*** Text for analysis Section Begins ***

Saturday, 14 February 2015

The Tree Where Man Was Born


Today my delightfully witty tour client Liz Beal sent me these photos from our recent trip to Tanzania with her blessing to post them here.


All quotations are from
Peter Matthiessen
The Tree Where Man Was Born


I met no animals but the giraffe, a herd of eleven set about a glade, waiting for night. The giraffe were alert to my intrusion but in their polite way gave no sign that they had been disturbed.



All winter in the Serengeti damp scrawny calves and afterbirths are everywhere, and old or diseased animals fall in the night. Fat hyenas, having slaked their thirst, squat in the rain puddles, and gaping lions lie belly to the sun.






The gold cat eyes shimmer with hidden lights, eyes that see everything and betray nothing. When the lion is satisfied that the threat is past, the head is turned, as if ignoring it might speed the departure of an unwelcome and evil-smelling presence. In its torpor and detachment, the lion sometimes seems the dullest beast in Africa, but one has only to watch a file of lions setting off on the evening hunt to be awed anew by the power of this animal.

*** Text for analysis Section Ends ***

What is expected:
Pick up the Tanzania trip post after its final sentence and continue writing it.

*** Extracted records Section Begins ***

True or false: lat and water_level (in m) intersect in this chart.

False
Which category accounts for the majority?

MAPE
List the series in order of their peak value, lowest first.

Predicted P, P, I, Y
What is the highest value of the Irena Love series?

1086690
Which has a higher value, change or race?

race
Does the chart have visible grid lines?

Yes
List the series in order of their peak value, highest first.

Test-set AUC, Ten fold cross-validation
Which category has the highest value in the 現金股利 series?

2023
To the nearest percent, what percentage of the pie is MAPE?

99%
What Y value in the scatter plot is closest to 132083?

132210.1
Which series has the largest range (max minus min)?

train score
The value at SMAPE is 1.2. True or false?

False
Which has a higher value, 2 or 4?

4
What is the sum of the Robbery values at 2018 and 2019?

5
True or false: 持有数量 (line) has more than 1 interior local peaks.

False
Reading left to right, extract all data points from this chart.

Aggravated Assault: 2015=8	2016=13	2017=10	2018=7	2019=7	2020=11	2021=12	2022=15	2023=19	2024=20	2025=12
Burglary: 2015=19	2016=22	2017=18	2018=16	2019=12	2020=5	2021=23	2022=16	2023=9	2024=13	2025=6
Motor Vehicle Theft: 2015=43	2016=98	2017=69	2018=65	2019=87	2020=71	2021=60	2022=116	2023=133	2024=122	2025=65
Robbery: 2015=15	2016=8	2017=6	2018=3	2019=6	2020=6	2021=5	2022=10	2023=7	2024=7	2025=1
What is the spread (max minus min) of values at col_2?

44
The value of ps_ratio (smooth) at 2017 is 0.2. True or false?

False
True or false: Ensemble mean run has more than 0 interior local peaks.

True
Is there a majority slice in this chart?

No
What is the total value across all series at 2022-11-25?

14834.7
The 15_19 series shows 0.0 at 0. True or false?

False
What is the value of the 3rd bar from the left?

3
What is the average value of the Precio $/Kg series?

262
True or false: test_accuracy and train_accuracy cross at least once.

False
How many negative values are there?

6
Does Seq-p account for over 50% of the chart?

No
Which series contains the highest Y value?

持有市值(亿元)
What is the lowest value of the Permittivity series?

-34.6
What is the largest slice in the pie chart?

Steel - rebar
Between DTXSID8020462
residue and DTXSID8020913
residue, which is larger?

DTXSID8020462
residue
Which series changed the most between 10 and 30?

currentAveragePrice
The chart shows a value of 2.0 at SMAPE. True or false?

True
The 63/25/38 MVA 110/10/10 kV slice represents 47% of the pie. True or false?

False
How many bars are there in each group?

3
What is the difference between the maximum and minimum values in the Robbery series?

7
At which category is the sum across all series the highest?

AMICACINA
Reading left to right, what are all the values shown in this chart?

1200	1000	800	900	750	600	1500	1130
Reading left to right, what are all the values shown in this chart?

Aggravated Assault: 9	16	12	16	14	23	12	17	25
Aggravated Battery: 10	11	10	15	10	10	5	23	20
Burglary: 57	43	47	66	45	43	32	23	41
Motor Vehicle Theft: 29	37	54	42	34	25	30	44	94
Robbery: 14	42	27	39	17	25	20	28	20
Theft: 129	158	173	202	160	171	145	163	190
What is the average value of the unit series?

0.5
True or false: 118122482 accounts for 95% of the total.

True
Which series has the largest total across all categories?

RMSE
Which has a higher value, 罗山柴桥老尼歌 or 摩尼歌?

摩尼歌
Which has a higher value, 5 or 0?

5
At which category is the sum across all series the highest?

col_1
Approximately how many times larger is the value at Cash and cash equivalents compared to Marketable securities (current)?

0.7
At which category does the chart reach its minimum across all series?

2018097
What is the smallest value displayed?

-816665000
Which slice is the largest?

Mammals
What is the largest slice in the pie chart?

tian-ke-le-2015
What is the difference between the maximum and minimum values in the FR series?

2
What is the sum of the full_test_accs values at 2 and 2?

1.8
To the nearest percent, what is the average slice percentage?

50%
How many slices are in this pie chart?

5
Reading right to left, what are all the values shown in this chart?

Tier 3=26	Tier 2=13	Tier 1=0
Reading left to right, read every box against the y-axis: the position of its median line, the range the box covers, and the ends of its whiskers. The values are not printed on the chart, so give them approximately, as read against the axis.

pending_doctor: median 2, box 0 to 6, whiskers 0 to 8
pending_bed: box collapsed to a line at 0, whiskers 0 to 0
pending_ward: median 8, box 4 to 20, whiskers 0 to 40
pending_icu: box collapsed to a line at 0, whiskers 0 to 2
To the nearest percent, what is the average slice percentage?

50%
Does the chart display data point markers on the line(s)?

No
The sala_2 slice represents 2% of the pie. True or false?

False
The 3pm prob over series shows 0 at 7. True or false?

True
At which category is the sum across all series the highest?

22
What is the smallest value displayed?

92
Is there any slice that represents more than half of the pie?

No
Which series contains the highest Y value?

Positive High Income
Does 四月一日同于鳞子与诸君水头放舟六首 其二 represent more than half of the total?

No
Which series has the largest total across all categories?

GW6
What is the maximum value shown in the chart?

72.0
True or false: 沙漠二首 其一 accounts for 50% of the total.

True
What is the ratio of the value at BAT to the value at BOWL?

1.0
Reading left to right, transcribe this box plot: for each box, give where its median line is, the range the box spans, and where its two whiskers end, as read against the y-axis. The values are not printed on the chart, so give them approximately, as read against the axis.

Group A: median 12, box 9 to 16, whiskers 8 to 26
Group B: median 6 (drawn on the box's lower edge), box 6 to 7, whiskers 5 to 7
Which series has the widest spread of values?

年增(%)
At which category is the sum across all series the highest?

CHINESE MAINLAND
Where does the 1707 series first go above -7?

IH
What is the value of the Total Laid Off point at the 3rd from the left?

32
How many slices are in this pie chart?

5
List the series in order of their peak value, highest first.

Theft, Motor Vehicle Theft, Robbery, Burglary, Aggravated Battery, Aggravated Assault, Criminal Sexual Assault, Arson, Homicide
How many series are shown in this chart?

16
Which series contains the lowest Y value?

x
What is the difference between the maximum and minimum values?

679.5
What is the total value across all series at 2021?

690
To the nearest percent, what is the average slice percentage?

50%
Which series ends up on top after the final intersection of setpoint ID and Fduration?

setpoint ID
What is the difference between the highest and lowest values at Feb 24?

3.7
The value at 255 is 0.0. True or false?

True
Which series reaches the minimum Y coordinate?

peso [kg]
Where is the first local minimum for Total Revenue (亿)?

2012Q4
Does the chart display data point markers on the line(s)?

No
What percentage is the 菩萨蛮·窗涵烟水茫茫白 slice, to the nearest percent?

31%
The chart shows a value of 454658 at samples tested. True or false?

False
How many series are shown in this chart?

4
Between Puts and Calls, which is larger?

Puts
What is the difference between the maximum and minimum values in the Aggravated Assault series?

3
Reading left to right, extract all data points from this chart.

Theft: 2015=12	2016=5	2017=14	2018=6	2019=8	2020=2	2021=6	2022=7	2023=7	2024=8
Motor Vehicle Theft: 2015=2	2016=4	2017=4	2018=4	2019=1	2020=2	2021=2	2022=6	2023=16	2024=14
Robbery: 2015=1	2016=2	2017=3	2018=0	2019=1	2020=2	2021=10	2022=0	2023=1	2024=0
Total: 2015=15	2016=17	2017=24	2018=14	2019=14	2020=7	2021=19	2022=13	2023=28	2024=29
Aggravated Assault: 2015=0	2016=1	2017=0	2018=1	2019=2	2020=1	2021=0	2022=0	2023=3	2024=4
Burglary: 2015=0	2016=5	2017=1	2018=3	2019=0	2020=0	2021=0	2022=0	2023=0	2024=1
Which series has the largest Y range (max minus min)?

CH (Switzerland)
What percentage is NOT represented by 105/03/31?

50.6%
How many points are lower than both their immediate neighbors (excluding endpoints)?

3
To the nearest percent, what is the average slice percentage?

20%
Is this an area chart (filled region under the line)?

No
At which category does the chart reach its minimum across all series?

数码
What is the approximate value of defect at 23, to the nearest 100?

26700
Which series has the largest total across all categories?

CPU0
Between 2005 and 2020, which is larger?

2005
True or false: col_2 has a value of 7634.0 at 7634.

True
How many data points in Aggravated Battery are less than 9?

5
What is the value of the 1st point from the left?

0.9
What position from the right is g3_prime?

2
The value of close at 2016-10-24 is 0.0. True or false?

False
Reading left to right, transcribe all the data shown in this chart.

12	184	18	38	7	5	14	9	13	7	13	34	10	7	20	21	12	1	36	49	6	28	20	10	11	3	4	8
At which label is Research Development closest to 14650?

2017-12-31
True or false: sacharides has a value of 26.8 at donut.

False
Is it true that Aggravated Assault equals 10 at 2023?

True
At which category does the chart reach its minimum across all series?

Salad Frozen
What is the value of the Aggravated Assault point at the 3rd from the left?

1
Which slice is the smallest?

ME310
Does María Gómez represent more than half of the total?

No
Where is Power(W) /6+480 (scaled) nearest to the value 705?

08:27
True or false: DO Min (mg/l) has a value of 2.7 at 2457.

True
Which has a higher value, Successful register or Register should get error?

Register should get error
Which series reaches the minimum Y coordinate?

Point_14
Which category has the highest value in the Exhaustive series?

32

*** Extracted records Section Ends ***

Answer for the task:
Until it is two, the cub is a dependent, and less than half of those born in the Serengeti survive the first year of life.



Yet for all their prosperity, there was an air of doom about the lions. The males, especially, seemed too big, and they walked too slowly between feast and famine, as if in some dim intuition that the time of the great predators was running out.


But the longing for Africa, once contracted, is an incurable condition which, like malaria, recurs again and again. It is not so much the need to see wild creatures – though their multitudes and sounds, their forms and colors, are endlessly exhilarating – as the need for our own renewal of that precious glimpse of the earth’s morning that stirred me so profoundly years ago.